By Koketso Mano
Headline inflation was 3.0% y/y in June, up from 2.8% in April and May. The print was slightly above our 2.9% forecast but below the consensus expectation of 3.1%. Monthly pressure was 0.3%, led by contributions from core items as well as food and non-alcoholic beverages (NAB) inflation.
Core inflation was also 0.3% m/m, but slightly weaker on an annual basis, posting 2.9%, down from 3.0% previously - highlighting the continued gains from base effects. Monthly pressure was driven by housing as well as restaurants and hotels. Services inflation recorded 0.4% m/m, and 3.7% y/y. Core goods inflation was 0.1% m/m and 1.1% y/y.
Average fuel prices declined by 0.4% m/m and 11.2% y/y.
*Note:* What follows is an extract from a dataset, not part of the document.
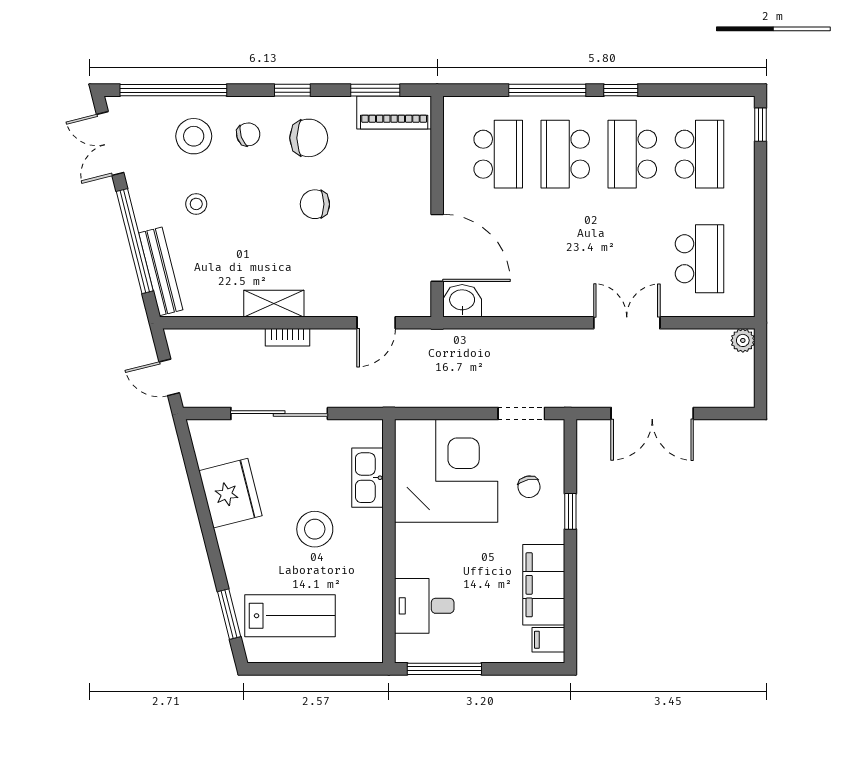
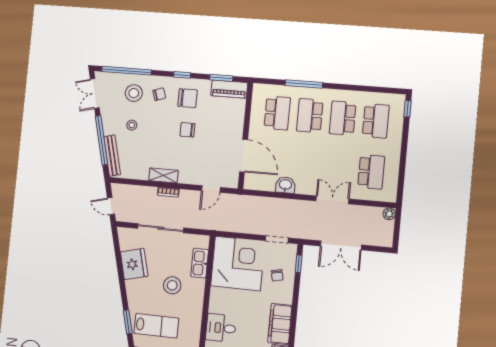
window: (621, 90) -> (340, 87), removed
washbasin: (462, 301) -> (285, 185), moved
window: (570, 511) -> (299, 264), moved

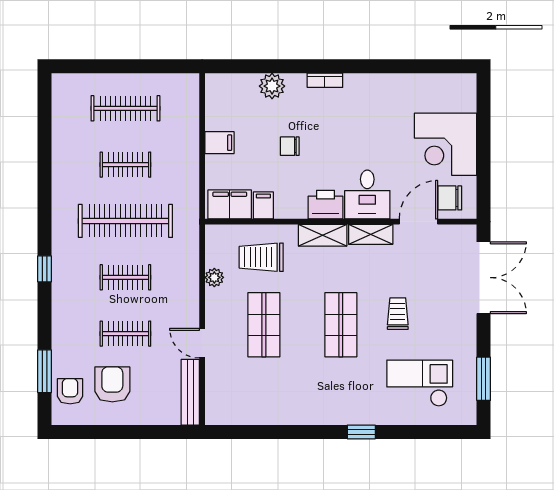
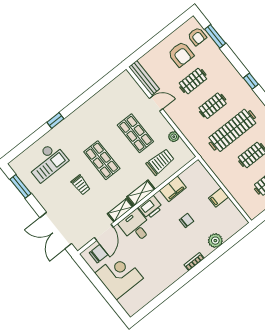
filing cabinet: (230, 204) -> (192, 174), removed
filing cabinet: (263, 205) -> (173, 189), width x2.00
Food and non-alcoholic beverages (NAB) inflation was 5.1% y/y, up from 4.8% previously. Monthly inflation was 0.7%, led by meat inflation.
Outlook
With an update of today's data, we see headline inflation rising to 3.6% in July, with monthly inflation of 1.0% which will reflect higher utility costs. In addition, there should be monthly pressure on food that will not be mitigated by fuel price deflation, as has been the case in the past few months. Instead, fuel costs will also add upward pressure to monthly headline inflation.
Positive base effects will also fade, assisting the lift in inflation over the coming months. That said, headline inflation should remain contained around the midpoint of the target range. Soft inflation will be supported by weak oil prices, a stronger rand, and a slow recovery in economic activity. We forecast headline inflation to average 3.5% this year.
Contained inflation expectations are beneficial to a continued cutting cycle by the South African Reserve Bank. We think there is space for one more 25-basis point cut in this cycle before rising inflation holds monetary policy steady. We currently predict that the cut will be in September - given a contentious trade environment that could weigh on sentiment, the cost of borrowing, and the rand. However, the dollar's weakness as well as terms of trade gains from higher precious metal prices have supported a stronger rand and this could countervail the Monetary Policy Committee's fears surrounding global dynamics, choosing instead to focus on a benign local environment. Therefore, we could see an earlier cut which would come through in the 31 July meeting.
The July inflation print is scheduled for release on 20 August. Major periodical surveys conducted in July include utilities (7.27% weight in CPI), funeral expenses and insurance (1.48%), as well as home insurance (0.85%).